Methods for the separation of complex protein mixtures prior to identification of the individual components by mass spectrometry are an integral part of any proteomics workflow, and will influence the spectra of proteins identified in any particular experiment. The activities of the HUPO-PSI include the field of 1- and 2- D gel electrophoresis, column chromatography and a generic model has been developed to describe other separation techniques. An XML interchange format (GelML 1.0) with accompanying controlled vocabularies has been developed to enable exchange of this data and was released as a stable version 1.0 the end of 2007 (www.psidev.info/index.php?q=node/83). Work is now progressing in the areas of column chromatography and capillary electrophoresis. The model for gas chromatography will be completed in conjunction with the Metabolomics Standards Initiative (http://msi-workgroups.sourceforge.net/) since this is a technique used by both communities.

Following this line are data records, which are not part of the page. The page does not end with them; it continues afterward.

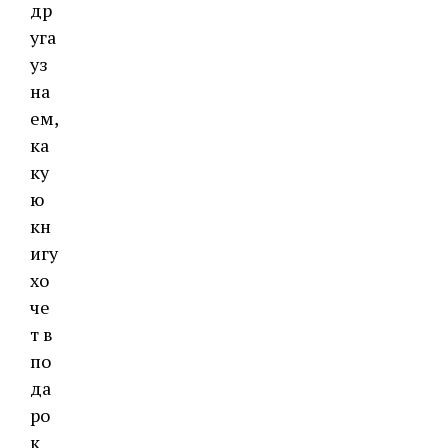
др
уга
уз
на
ем,
ка
ку
ю
кн
игу
хо
че
т в
по
да
ро
к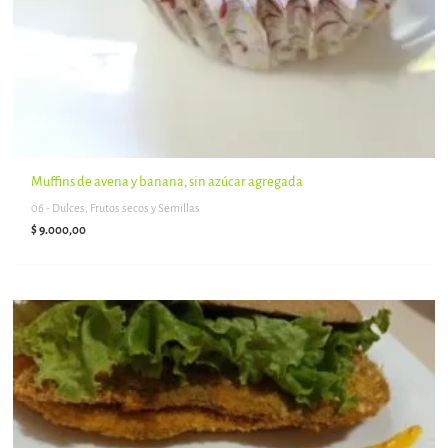
Muffins de avena y banana, sin azúcar agregada
06 - Dulces, Frutos secos y Semillas
$
9.000,00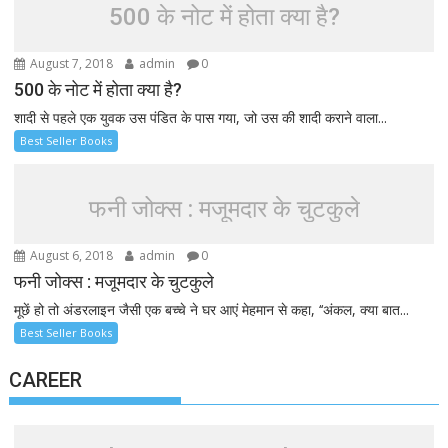
500 के नोट में होता क्या है?
August 7, 2018
admin
0
500 के नोट में होता क्या है?
शादी से पहले एक युवक उस पंडित के पास गया, जो उस की शादी कराने वाला...
Best Seller Books
फनी जोक्स : मजूमदार के चुटकुले
August 6, 2018
admin
0
फनी जोक्स : मजूमदार के चुटकुले
मूछें हो तो अंडरलाइन जैसी एक बच्चे ने घर आएं मेहमान से कहा, ‘‘अंकल, क्या बात...
Best Seller Books
CAREER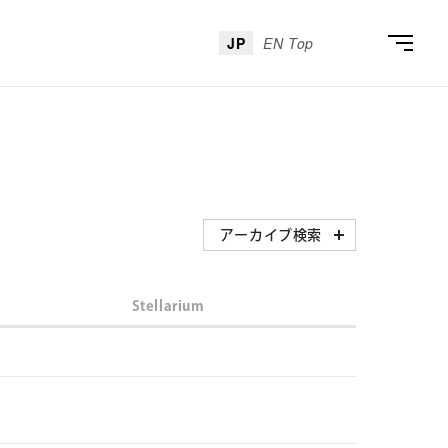
JP
EN Top
アーカイブ検索
アーカイブ検索
Stellarium
アーティスト
アーティストを選ぶ
年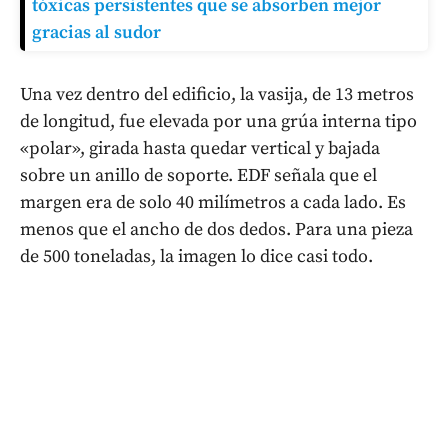
tóxicas persistentes que se absorben mejor
gracias al sudor
Una vez dentro del edificio, la vasija, de 13 metros
de longitud, fue elevada por una grúa interna tipo
«polar», girada hasta quedar vertical y bajada
sobre un anillo de soporte. EDF señala que el
margen era de solo 40 milímetros a cada lado. Es
menos que el ancho de dos dedos. Para una pieza
de 500 toneladas, la imagen lo dice casi todo.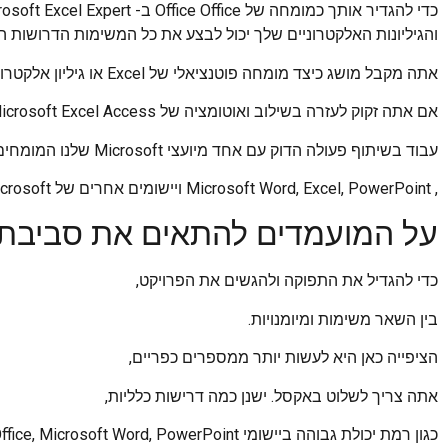
והגיליונות האלקטרוניים שלך יכול לבצע את כל המשימות הדרושות הק
אתה מקבל מושג כיצד מומחה פוטנציאלי של Excel או גיליון אלקטרוני יטפל בבעיות אמיתיות בחברה שלך.
אם אתה זקוק לעזרה בשילוב ואוטומציה של Microsoft Excel Access ו- SQL Server,
עבוד בשיתוף פעולה הדוק עם אחד מיועצי Microsoft שלנו המומחים ביישומי Microsoft Office
, Microsoft Word, Excel, PowerPoint ויישומים אחרים של Microsoft.
על המועמדים להתאים את סביבת ה- el
כדי להגדיל את התפוקה ולהגשים את הפרויקט,
בין השאר משימות ומיומנויות.
הציפייה כאן היא לעשות יותר ממספרים כפריים,
אתה צריך לשלוט באקסל. ישנן כמה דרישות כלליות,
כגון רמת יכולת גבוהה ביישומי Microsoft Office, Microsoft Word, PowerPoint ויישומים אחרים של Microsoft.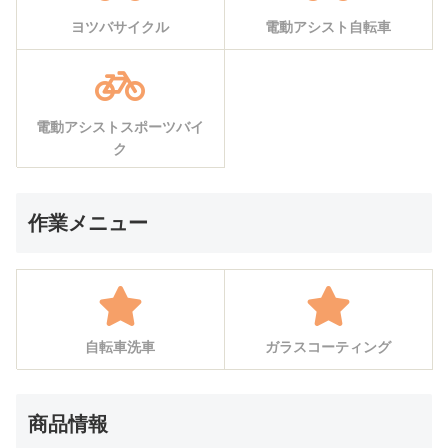
ヨツバサイクル
電動アシスト自転車
電動アシストスポーツバイ
ク
作業メニュー
自転車洗車
ガラスコーティング
商品情報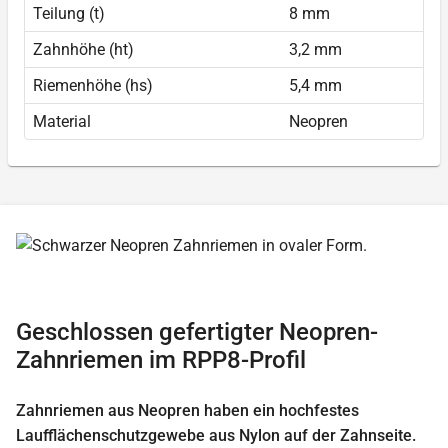
Teilung (t)
8 mm
Zahnhöhe (ht)
3,2 mm
Riemenhöhe (hs)
5,4 mm
Material
Neopren
Geschlossen gefertigter Neopren-
Zahnriemen im RPP8-Profil
Zahnriemen aus Neopren haben ein hochfestes
Laufflächenschutzgewebe aus Nylon auf der Zahnseite.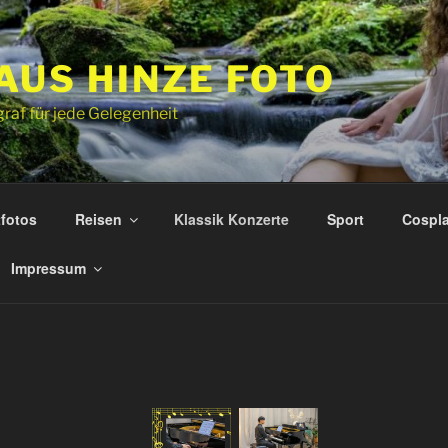
AUS HINZE FOTO
graf für jede Gelegenheit
fotos
Reisen
Klassik Konzerte
Sport
Cospl
Impressum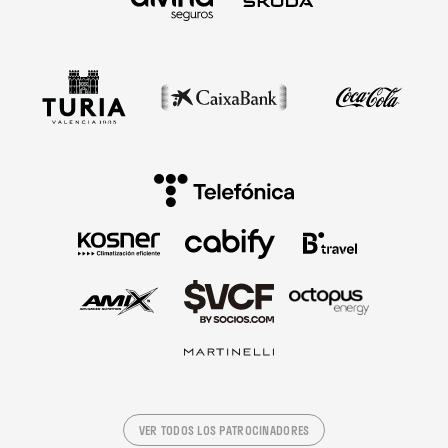
VER TODOS LOS PATROCINADORES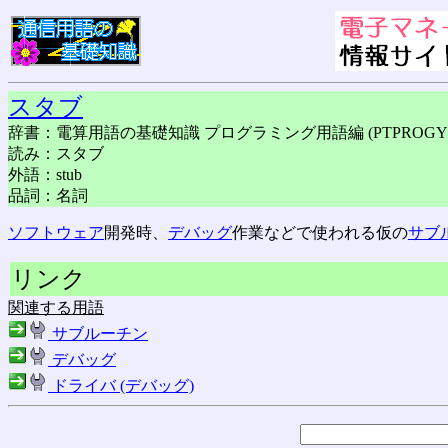
スタブ
辞書：電算用語の基礎知識 プログラミング用語編 (PTPROGY
読み：スタブ
外語：stub
品詞：名詞
ソフトウェア
開発時、
デバッグ
作業などで使われる仮の
サブ
リンク
関連する用語
サブルーチン
デバッグ
ドライバ (デバッグ)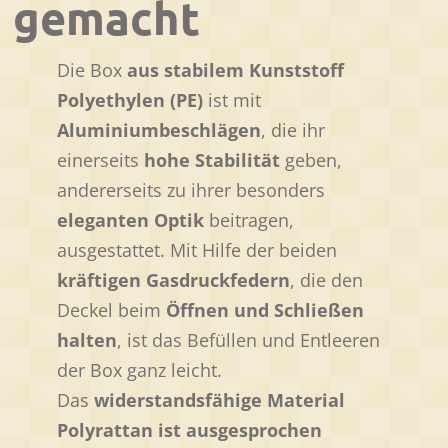
gemacht
Die Box
aus stabilem Kunststoff
Polyethylen (PE)
ist mit
Aluminiumbeschlägen
, die ihr
einerseits
hohe Stabilität
geben,
andererseits zu ihrer besonders
eleganten Optik
beitragen,
ausgestattet. Mit Hilfe der beiden
kräftigen Gasdruckfedern
, die den
Deckel beim
Öffnen und Schließen
halten
, ist das Befüllen und Entleeren
der Box ganz leicht.
Das
widerstandsfähige Material
Polyrattan ist ausgesprochen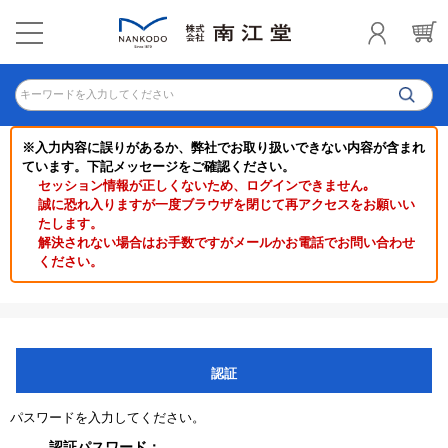
キーワードを入力してください
※入力内容に誤りがあるか、弊社でお取り扱いできない内容が含まれ
ています。下記メッセージをご確認ください。
セッション情報が正しくないため、ログインできません｡
誠に恐れ入りますが一度ブラウザを閉じて再アクセスをお願いい
たします。
解決されない場合はお手数ですがメールかお電話でお問い合わせ
ください。
認証
パスワードを入力してください。
認証パスワード：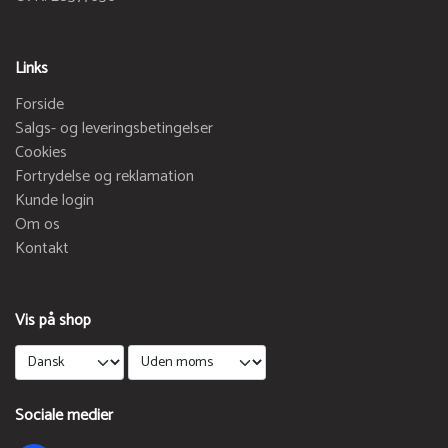
Links
Forside
Salgs- og leveringsbetingelser
Cookies
Fortrydelse og reklamation
Kunde login
Om os
Kontakt
Vis på shop
Sociale medier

The ultimate aim of the PSI is to make more proteomics data easily accessible in the public domain. Deposition of data in the public domain is now becoming more common practise, with an increasing number of journals now requesting this as part of the manuscript submission process. Previously deposited datasets, such as that published by the HUPO Plasma Proteome Project (Omenn et al., 2005), are now regularly cited in the literature as producers of new data compare their work to the growing body of previously published experiments, both to confirm their observations and to highlight novel observations and subsequent reanalyses of datasets are starting to appear in the literature increasing author visibility (Klie et al., 2008). Manufacturers are increasingly offering the ability to download data in HUPO-PSI XML formats from their instrumentation, and tools enabling data validation and aiding deposition are being released. The community is already benefiting from these common formats and this can only increase as their acceptance and implementation becomes more widespread.